● ABOUT THIS EXERCISE:
Somewhere below are a line with "Vorschriftensuche" and a later line with "nächste Änderung durch Artikel". Output exactly those lines and all lines between them.

● INFORMATION SUPPLIED:
****************************************

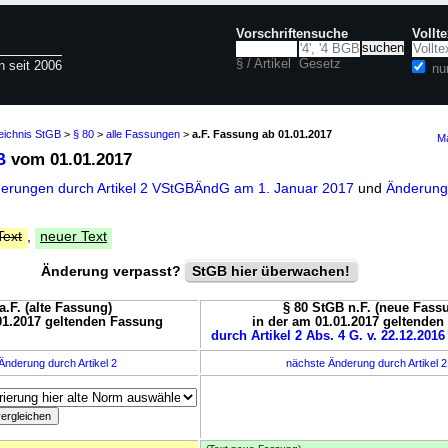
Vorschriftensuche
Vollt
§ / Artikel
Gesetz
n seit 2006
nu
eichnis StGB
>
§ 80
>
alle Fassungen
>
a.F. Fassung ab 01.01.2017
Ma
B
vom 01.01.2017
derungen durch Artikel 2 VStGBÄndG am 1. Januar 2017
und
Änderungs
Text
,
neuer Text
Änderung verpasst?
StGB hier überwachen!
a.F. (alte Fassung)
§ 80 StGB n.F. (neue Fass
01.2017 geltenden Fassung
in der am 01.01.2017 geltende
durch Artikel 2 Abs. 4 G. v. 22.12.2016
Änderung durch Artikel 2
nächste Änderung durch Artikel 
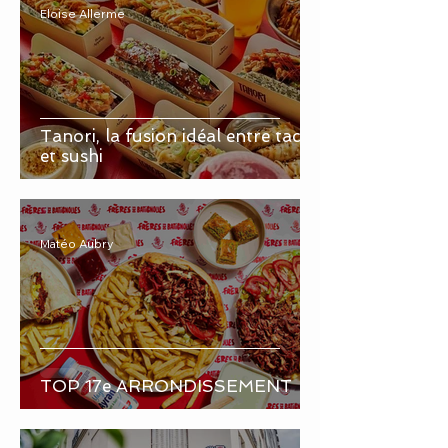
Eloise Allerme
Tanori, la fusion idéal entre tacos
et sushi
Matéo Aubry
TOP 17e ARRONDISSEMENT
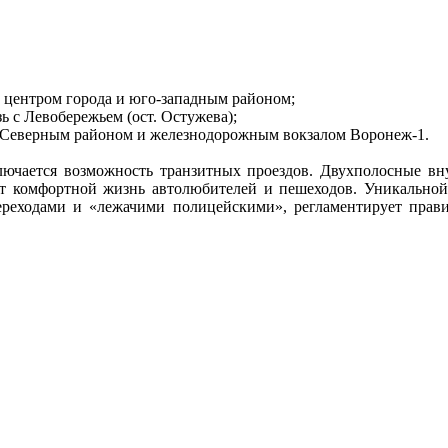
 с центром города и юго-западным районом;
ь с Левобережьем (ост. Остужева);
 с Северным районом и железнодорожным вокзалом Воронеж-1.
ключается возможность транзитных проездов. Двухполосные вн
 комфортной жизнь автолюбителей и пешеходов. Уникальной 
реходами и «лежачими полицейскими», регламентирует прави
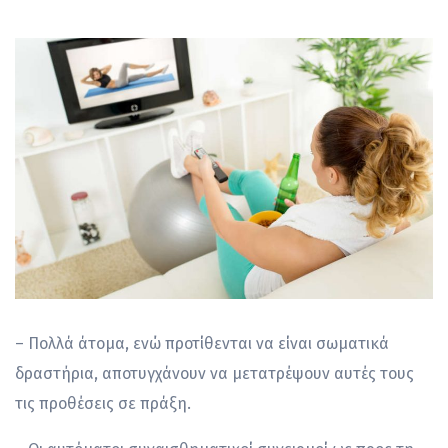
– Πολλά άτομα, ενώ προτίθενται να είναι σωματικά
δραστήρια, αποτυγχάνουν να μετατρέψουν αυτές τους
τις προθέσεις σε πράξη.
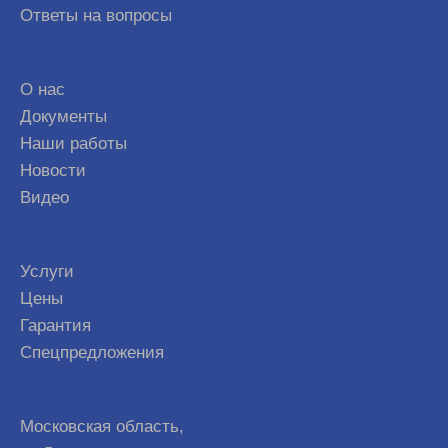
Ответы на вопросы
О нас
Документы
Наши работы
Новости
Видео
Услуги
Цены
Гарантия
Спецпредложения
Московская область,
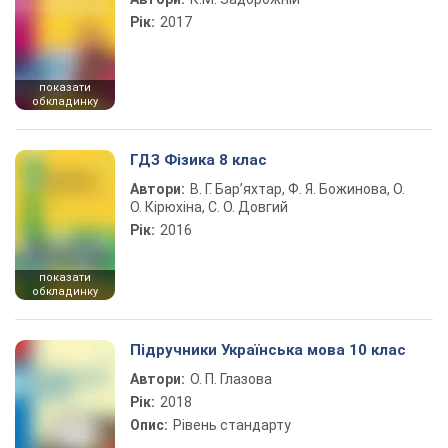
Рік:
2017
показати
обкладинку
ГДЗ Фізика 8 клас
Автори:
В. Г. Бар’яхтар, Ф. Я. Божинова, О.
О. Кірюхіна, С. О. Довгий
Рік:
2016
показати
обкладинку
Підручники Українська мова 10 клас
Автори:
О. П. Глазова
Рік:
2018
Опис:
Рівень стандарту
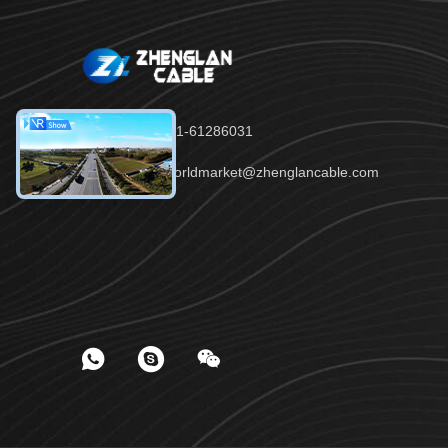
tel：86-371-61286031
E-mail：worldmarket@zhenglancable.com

****************************************

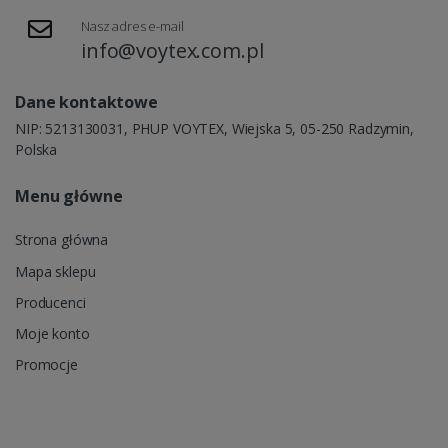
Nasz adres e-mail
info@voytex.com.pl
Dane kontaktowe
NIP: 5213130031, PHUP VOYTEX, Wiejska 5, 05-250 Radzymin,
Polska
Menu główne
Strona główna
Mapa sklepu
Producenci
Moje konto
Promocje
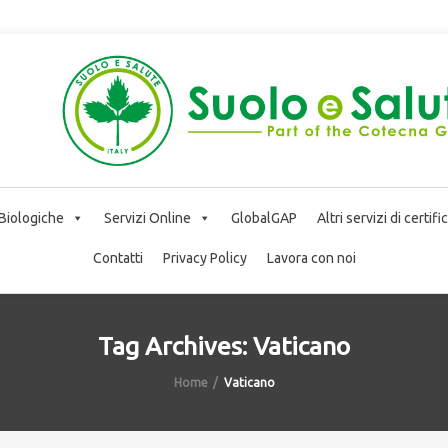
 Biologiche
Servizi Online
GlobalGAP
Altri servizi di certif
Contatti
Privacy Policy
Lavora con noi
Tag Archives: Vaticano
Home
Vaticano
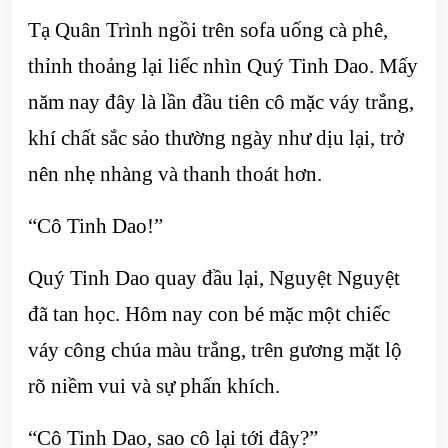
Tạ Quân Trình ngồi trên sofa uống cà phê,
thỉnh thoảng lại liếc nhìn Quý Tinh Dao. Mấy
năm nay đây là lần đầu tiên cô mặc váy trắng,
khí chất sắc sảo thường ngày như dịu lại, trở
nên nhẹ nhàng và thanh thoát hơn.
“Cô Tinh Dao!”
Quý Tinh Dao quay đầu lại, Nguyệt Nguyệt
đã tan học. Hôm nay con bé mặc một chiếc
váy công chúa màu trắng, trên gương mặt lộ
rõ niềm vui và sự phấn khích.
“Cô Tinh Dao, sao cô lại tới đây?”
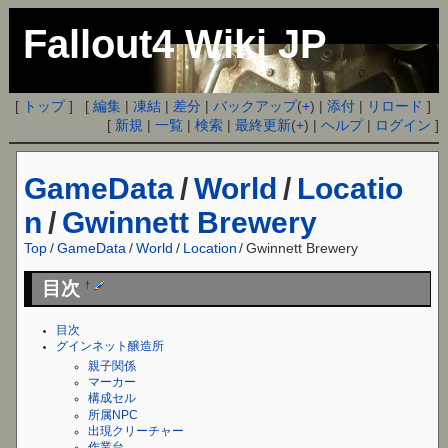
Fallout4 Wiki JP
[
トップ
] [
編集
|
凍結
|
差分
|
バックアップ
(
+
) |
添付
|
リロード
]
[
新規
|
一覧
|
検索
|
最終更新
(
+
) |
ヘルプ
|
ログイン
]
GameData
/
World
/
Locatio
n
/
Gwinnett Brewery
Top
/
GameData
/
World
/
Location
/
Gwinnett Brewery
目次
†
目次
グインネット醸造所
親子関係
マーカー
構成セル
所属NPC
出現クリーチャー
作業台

****************************************

● WORKED SOLUTION:
Vorschriftensuche
Vollt
§ / Artikel
Gesetz
n seit 2006
nu
eichnis StGB
>
§ 80
>
alle Fassungen
>
a.F. Fassung ab 01.01.2017
Ma
B
vom 01.01.2017
derungen durch Artikel 2 VStGBÄndG am 1. Januar 2017
und
Änderungs
Text
,
neuer Text
Änderung verpasst?
StGB hier überwachen!
a.F. (alte Fassung)
§ 80 StGB n.F. (neue Fass
01.2017 geltenden Fassung
in der am 01.01.2017 geltende
durch Artikel 2 Abs. 4 G. v. 22.12.2016
Änderung durch Artikel 2
nächste Änderung durch Artikel 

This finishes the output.